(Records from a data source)
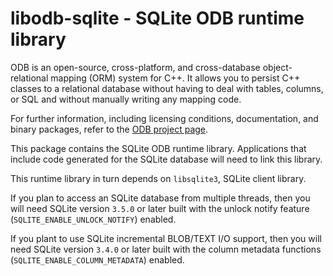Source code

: # libodb-sqlite - SQLite ODB runtime library

ODB is an open-source, cross-platform, and cross-database object-relational
mapping (ORM) system for C++. It allows you to persist C++ classes to a
relational database without having to deal with tables, columns, or SQL and
without manually writing any mapping code.

For further information, including licensing conditions, documentation, and
binary packages, refer to the [ODB project
page](https://codesynthesis.com/products/odb/).

This package contains the SQLite ODB runtime library. Applications that
include code generated for the SQLite database will need to link this library.

This runtime library in turn depends on `libsqlite3`, SQLite client library.

If you plan to access an SQLite database from multiple threads, then you will
need SQLite version `3.5.0` or later built with the unlock notify feature
(`SQLITE_ENABLE_UNLOCK_NOTIFY`) enabled.

If you plant to use SQLite incremental BLOB/TEXT I/O support, then you will
need SQLite version `3.4.0` or later built with the column metadata functions
(`SQLITE_ENABLE_COLUMN_METADATA`) enabled.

**EXERCISE GOAL**. Your answer must be the lines from the one with "column metadata functions" through the last line of the data, repeated exactly and with nothing else.

**RESPONSE**.
need SQLite version `3.4.0` or later built with the column metadata functions
(`SQLITE_ENABLE_COLUMN_METADATA`) enabled.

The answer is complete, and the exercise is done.